Con flores en los aparadores y globos rojos flotando en las plazas, el Día del Amor y la Amistad llega este 14 de febrero con un telón de fondo distinto al de hace dos décadas. Las cifras difundidas por el Instituto Nacional de Estadística y Geografía (INEGI) dibujan un país donde el “sí, acepto” ya no es la única ni la principal puerta de entrada al amor en pareja.

Si en 2005 casi la mitad de la población de 15 años y más estaba casada, 47.6 por ciento, para 2025 el porcentaje bajó a 36.3 por ciento. En contraste, la unión libre dejó de ser excepción para convertirse en tendencia: pasó de 11.1 por ciento a 17.6 por ciento en el mismo periodo, de acuerdo con la Encuesta Nacional de Ocupación y Empleo (ENOE) 2005 y 2025.

El amor, parece, ya no necesita un acta firmada. Entre los jóvenes de 15 a 29 años, las mujeres encabezan tanto los matrimonios como las uniones libres, superando a los hombres por 3.6 y 5 puntos porcentuales, respectivamente. En las nuevas generaciones, convivir pesa más que formalizar.

Eso no significa que las campanas hayan dejado de sonar. La Estadística de Matrimonios (EMAT) 2024 confirma que las bodas siguen celebrándose, aunque bajo nuevas dinámicas. El 1.3 por ciento de los matrimonios registrados el año pasado fueron entre personas del mismo sexo, y dentro de ellos las uniones entre mujeres superaron a las de hombres.

El mapa del romance también tiene sus contrastes. Quintana Roo encabeza la tasa de nupcialidad con 7.2 matrimonios por cada mil habitantes, seguido por Campeche y Sinaloa. En el otro extremo, la Ciudad de México y Tlaxcala registran apenas 3.1 enlaces por cada mil habitantes. El Caribe se casa; la capital lo piensa dos veces.
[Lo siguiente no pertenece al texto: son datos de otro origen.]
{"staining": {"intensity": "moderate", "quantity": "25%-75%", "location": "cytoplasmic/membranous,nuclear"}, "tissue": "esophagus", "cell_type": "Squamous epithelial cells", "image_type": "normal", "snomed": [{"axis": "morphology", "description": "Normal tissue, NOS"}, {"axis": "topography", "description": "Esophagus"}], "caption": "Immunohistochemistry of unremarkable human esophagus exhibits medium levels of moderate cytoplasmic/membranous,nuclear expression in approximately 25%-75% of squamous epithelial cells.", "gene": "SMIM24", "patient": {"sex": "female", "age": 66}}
Más allá del vestido blanco o la mudanza compartida, el verdadero lujo parece ser el tiempo. Según la Encuesta Nacional sobre Uso del Tiempo (ENUT) 2024, 56.2 por ciento de las personas que viven en pareja desearían dedicar más horas a convivir con amigos y familiares.

En promedio, las mujeres unidas destinan 8.2 horas semanales a la convivencia social, mientras que los hombres dedican 7.3. La brecha es pequeña, pero revela que incluso en el terreno del ocio las diferencias de género persisten.

Cuando se trata de satisfacción, los hombres reportan niveles ligeramente más altos que las mujeres tanto en vida afectiva, 8.3 frente a 8.0, como en vida social, 8.1 frente a 7.8, en una escala de 0 a 10. Sin embargo, el dato más revelador es otro: quienes están unidos, casados o en unión libre, muestran mayor satisfacción afectiva, 8.7 en mujeres y 9.0 en hombres, que quienes están solteros o separados.

El amor, formal o no, sigue siendo un factor de bienestar.

En este 2026, el Día del Amor y la Amistad ya no se mide solo en anillos ni en banquetes. Se mide en horas compartidas, en mensajes enviados al final del día y en la posibilidad, cada vez más valorada, de construir compañía bajo reglas propias.

México se casa menos, sí. Pero ama distinto. Y quizá, en medio de agendas saturadas y nuevas formas de convivencia, el mayor gesto romántico no sea prometer para siempre, sino encontrar tiempo para estar.